Thursday, 9 May 2013

The Dark Side of J.B. Priestley

Over at the excellent Valancourt books one can find all sorts of interesting things. Among them is this volume of short stories:


By coincidence, a few weeks ago Radio 4 Extra ran a series of readings of weird tales, and among them was Priestley's 'The Grey Ones'. I had always assumed that, while his famous Time Plays flirt with the paranormal/mystical, Priestley was mostly concerned with what might loosely be termed social realism. But it turns out that he ranged rather widely and - in a very prolific and long career - often tackled horror, science fiction, and the supernatural.

My ignorance of Priestley's contribution to genre fiction is a bit embarrassing, as I really should have known that his novel Benighted was the basis for a classic horror movie.


Overall, the Valancourt site is well worth perusing if - like me - you have a mental file of titles you once read and really would to read again. 

For instance, there are the novels of John Blackburn. Blackburn is almost forgotten today, but he was a kind of proto-James Herbert (it's hard to believe that Herbert didn't take Blackburn's novels as a template for his own, so striking are the parallels). His books combine the horror, thriller and sci-fi genres, and he was an early exponent of what is now termed body horror. 

I read Bury Him Darkly (1958) as a wee lad when I encountered a dog-eared paperback edition in the early Seventies. A strange artefact is unearthed in a family crypt, and it has terrifying powers to alter the minds and bodies of unwary meddlers. There's a quite loopy plot strand dragging in the Holy Grail, which isn't bad for what is in fact an alien invasion story. This is a book in which the idiot who opens the crypt, as is the form in these cases, 'dies a horrible death, raving mad, and whatever he has unleashed is not done killing. Four unlikely allies—a clergyman, an ex-Nazi scientist, a journalist, and a historian—must come together to stop it before it destroys all of humanity.'

Cor! It's thrilling stuff. I can't help wondering if Blackburn was born slightly out of his time, as his work might have gone down better in the Fifties - the Quatermass/Hammer & B-movie era - or the late Seventies/early Eighties, when there was a horror boom. The Sixties was a fallow patch for horror, at least in the English-speaking world - too much love and peace, man. Had it been otherwise, Blackburn's work might have found its way to the small and/or big screen, and so become part of our pop culture. The literary life is, as has been remarked so many times, very chancy.


2 comments:

Oscar Solis said...

Well, this is a great way to start the day. More books to find and read. More authors whose writings need exploring. I tell you it's all too much. Too much! ;)

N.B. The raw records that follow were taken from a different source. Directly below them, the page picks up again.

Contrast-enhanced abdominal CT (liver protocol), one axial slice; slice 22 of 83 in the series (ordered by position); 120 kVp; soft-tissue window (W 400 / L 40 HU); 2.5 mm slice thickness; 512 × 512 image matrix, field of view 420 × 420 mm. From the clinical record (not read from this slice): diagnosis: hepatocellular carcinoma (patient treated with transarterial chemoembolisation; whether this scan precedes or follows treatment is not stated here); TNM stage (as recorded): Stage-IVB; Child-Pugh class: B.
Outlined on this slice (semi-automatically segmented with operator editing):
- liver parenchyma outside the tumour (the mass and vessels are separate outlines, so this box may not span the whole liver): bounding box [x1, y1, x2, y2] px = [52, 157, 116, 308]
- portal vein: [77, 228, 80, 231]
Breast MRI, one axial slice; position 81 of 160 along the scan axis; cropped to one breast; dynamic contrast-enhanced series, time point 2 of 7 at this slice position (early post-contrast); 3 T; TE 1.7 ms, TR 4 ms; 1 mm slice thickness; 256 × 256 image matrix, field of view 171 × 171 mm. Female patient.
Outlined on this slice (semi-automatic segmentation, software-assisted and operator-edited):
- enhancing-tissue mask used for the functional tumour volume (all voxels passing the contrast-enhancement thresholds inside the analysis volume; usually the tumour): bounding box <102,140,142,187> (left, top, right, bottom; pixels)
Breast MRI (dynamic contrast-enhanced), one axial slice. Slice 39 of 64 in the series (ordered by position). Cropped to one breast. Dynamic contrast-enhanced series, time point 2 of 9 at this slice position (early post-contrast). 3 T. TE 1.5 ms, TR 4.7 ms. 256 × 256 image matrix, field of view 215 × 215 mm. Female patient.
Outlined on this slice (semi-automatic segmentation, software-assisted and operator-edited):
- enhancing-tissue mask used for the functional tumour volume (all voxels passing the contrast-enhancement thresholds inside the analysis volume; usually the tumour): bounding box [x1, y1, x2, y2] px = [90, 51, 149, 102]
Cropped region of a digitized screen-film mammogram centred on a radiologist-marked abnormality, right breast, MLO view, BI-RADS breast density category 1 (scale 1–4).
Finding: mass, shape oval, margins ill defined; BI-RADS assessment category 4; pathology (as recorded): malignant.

Seriously, thanks for the heads up on these books. I'm a bit familiar with Priestley. I have never read the book Benighted, but I did see The Old Dark House, a film I'd been wanting to see for many decades. When I finally saw it, I was disappointed. I suppose it was because I'd built it up in my mind into something it most definitely wasn't: great. Still, it's alright for a historical artifact and it does, have Boris Karloff and Ernest Thesiger (who played one of the all-time great villains of cinema, Dr. Pretorius, in The Bride of Frankenstein).

The Valancourt website is great. I've not heard of many of these books.

valdemar said...

The Old Dark House has some great moments, but it's one of those numerous b&w classics that looks better as a poster.